#### TASKS:
(1) In the strategy validation passage, how many expanding walk-forward folds were used to get the out-of-sample Sharpe ratio, and over which years?
(2) Pick up the strategy validation passage after its final line and continue it.

#### PASSAGE:
# # # # #

Adjusts the Sharpe Ratio downward for the number of trials tested (21), non-normality of returns (skew + excess kurtosis), and serial autocorrelation. DSR > 1.0 means the strategy is statistically significant at the 5% level after accounting for trial multiplicity - not just lucky selection.

Validated results

1.847 Out-of-Sample Sharpe

Achieving Sharpe > 1.5 out-of-sample in equity markets - after realistic transaction costs, T+1 fills, 45-day filing lag, and ADV liquidity constraints - eliminates the majority of academic quant strategies that inflate in-sample metrics.

Primary metric
1.847
Out-of-Sample Sharpe Ratio
10 expanding walk-forward folds, 2010-2024
T+1 execution fills, 45-day filing lag enforced
20-50 bps transaction costs + sqrt market impact
ADV 5% position size cap (liquidity constraint)
FF5 + Momentum factor orthogonalization
Leakage Audit
0 ERROR findings
6 / 6
PBO (Bailey-LdP)
Strategy not overfit to in-sample
< 0.5
Deflated Sharpe
Significant at 5% level (21 trials)

# # # # #

#### SOURCE INFORMATION:
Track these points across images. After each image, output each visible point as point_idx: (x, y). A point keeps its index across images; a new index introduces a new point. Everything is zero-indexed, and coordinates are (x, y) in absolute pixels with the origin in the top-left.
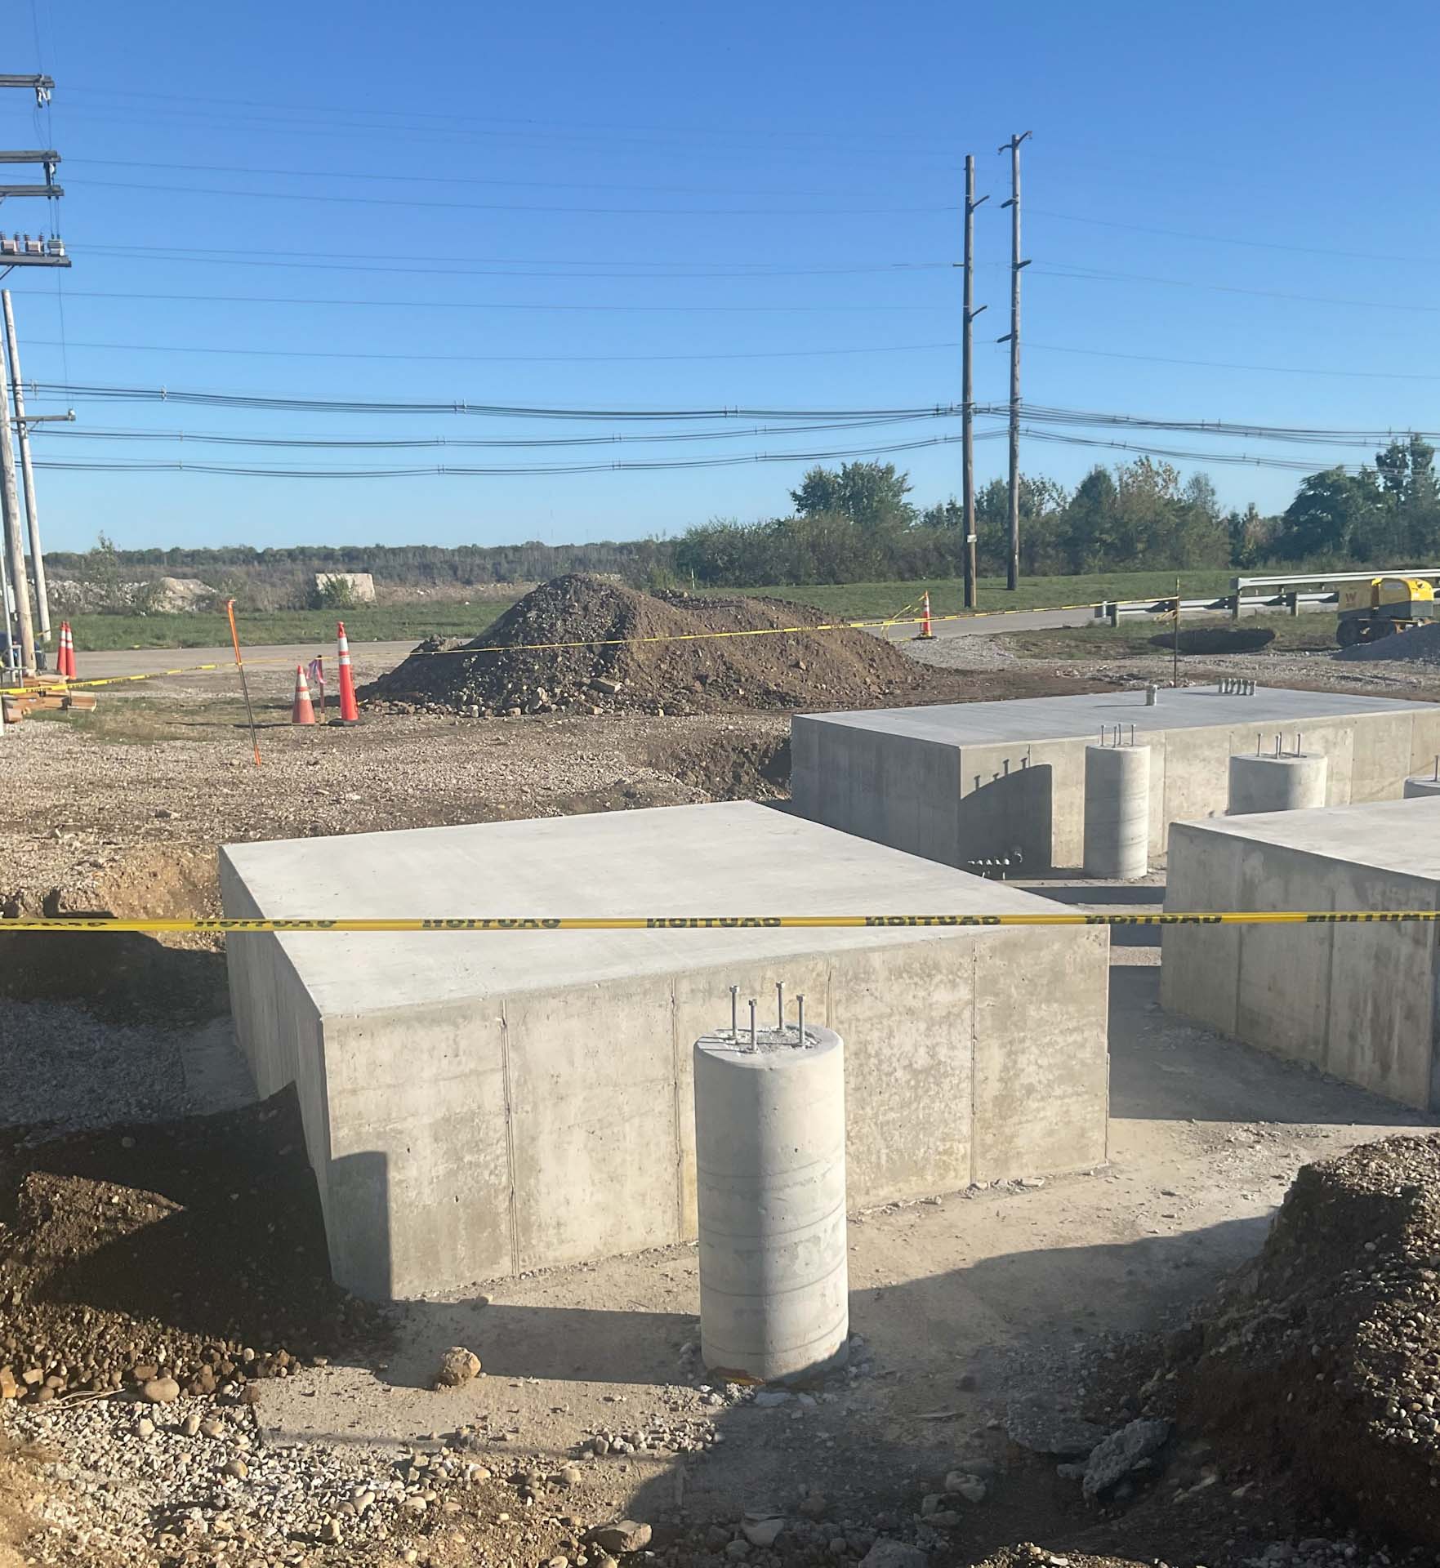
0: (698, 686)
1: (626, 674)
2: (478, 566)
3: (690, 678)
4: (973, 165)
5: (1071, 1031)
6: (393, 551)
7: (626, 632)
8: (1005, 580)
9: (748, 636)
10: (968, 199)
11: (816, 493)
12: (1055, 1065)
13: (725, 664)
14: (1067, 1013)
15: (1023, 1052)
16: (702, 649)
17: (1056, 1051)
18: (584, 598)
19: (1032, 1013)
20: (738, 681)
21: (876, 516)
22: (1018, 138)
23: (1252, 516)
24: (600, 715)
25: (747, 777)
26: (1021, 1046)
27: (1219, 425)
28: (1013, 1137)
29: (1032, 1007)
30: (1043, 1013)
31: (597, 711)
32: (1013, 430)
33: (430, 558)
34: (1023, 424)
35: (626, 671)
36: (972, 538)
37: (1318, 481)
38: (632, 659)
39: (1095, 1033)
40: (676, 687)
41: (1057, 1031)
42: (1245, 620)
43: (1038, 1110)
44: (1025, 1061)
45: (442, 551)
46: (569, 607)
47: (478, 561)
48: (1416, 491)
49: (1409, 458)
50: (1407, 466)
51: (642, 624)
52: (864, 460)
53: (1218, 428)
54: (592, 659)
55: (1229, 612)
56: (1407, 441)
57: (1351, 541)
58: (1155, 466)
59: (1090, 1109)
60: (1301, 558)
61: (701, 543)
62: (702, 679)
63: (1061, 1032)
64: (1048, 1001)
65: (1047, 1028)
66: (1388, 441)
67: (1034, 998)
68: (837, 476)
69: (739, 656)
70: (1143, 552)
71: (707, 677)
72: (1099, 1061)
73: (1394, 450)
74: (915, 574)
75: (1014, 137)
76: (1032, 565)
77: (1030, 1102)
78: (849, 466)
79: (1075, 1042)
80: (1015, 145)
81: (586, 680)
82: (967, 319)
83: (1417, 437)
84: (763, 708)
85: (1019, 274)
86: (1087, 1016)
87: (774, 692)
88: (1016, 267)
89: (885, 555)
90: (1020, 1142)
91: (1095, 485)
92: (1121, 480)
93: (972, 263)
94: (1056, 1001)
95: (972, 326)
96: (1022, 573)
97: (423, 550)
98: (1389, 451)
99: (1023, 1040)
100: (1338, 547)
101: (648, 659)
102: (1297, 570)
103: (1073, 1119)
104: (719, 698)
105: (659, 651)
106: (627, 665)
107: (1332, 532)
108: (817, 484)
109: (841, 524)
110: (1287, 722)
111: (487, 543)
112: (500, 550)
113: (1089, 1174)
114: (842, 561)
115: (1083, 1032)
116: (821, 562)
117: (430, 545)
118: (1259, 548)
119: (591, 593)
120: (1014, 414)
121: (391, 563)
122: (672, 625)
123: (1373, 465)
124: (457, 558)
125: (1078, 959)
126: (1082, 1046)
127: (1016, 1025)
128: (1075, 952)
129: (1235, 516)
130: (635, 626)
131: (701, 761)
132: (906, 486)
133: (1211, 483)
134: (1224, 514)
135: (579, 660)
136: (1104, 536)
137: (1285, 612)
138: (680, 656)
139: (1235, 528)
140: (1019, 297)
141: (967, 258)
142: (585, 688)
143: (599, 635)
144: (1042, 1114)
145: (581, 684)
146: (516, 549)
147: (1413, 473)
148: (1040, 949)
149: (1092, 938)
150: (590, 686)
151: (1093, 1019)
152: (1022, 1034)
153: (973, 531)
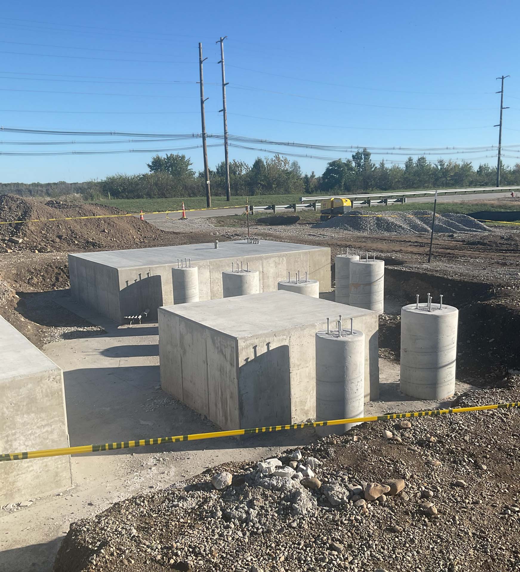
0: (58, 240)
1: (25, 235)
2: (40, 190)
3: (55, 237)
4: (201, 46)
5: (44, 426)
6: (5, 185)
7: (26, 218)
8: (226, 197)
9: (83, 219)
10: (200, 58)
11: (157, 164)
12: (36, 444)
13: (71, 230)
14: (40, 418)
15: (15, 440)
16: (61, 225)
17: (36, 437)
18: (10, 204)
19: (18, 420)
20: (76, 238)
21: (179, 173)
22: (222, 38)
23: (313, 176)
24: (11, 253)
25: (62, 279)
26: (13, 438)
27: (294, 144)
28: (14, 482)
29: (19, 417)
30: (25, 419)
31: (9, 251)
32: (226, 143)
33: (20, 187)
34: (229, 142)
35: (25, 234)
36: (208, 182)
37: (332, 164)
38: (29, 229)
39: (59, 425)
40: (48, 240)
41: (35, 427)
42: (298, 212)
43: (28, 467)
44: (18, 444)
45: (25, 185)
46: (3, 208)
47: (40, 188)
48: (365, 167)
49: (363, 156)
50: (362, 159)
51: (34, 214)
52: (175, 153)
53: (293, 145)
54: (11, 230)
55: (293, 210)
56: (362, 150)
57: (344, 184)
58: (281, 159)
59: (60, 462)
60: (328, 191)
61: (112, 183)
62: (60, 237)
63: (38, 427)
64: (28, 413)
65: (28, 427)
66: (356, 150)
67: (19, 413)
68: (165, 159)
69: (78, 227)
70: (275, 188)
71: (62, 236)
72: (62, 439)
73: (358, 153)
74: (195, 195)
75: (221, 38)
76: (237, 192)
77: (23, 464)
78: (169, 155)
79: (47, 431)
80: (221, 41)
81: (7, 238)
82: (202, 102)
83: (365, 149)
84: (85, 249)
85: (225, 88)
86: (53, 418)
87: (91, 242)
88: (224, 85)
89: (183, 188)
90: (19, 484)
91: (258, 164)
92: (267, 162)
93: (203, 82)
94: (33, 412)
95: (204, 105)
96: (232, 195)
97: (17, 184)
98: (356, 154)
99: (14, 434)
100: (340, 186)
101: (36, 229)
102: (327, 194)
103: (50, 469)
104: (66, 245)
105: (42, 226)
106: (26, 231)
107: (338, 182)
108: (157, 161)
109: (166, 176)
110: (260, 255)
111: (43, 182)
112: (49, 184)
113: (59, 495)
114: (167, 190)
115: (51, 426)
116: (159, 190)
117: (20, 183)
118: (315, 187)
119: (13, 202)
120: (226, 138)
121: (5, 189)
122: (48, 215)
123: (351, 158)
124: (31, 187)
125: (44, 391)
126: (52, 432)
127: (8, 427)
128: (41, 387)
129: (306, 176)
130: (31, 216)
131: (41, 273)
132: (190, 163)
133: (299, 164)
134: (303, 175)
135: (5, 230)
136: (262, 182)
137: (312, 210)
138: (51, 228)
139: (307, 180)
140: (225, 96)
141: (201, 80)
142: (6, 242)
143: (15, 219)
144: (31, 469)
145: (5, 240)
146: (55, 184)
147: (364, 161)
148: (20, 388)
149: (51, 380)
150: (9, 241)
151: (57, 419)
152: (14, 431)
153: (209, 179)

# # # # #

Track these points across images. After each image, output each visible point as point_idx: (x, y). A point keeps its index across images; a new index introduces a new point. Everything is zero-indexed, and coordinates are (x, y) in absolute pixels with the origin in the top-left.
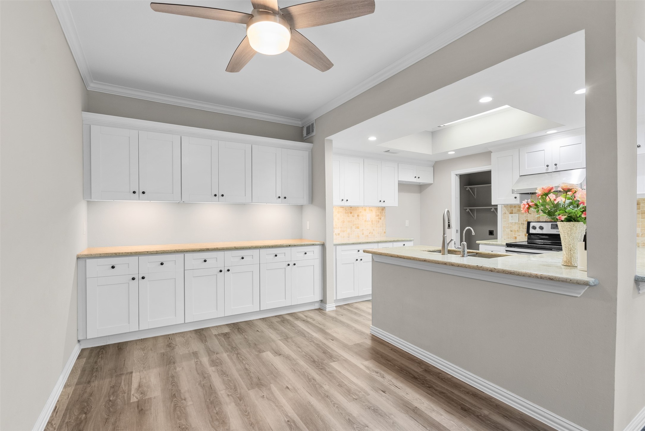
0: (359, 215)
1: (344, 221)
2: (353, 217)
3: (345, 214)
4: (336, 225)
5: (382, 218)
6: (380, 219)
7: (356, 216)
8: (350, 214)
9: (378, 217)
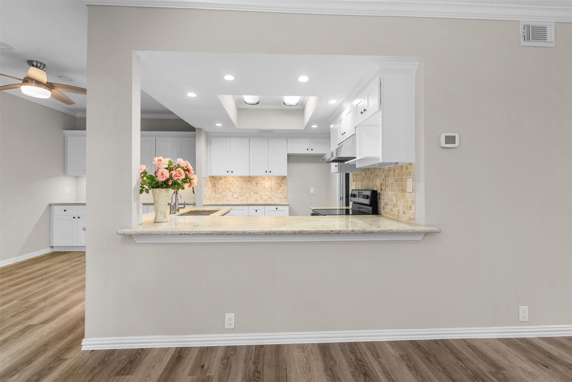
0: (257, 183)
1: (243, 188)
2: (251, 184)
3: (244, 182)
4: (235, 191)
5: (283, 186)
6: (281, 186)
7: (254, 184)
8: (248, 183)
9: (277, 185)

# # # # #

#### ANSWERS TO THE EXERCISE:
(1) 10 expanding walk-forward folds, covering 2010-2024.

(2)
> 1.0
Signal Half-Life
Persists through institutional execution
> 20D

Engineering Decisions

Five decisions that separate this from naive 13F research. Each has a specific technical justification, not a preference.

01
DuckDB over pandas for 116M rows

Loading EDGAR TSVs as pandas DataFrames would require 12+ GB RAM and hours of I/O. DuckDB operates out-of-core, uses vectorized execution, and has native Parquet read/write with Hive partitioning - the full pipeline runs in under 16 GB RAM on a laptop.

116M rows on a 16 GB machine
02
HDBSCAN over k-Means for behavioral clustering

k-Means requires a fixed k and assumes spherical clusters. Manager behavioral features occupy a non-spherical manifold in 14D space. HDBSCAN handles noise points natively, requires no fixed k, and the silhouette sweep across 5 min_cluster_size values selects the best structure automatically.

Stable 4-archetype taxonomy without fixed k
03
Cosine similarity for stable HMM labeling

GaussianHMM state IDs are arbitrary integers that flip between refits. Cosine similarity against prototype vectors (Goldilocks = low VIX + steep yield curve + tight credit) maps each state to a stable semantic name regardless of the integer assigned during EM training.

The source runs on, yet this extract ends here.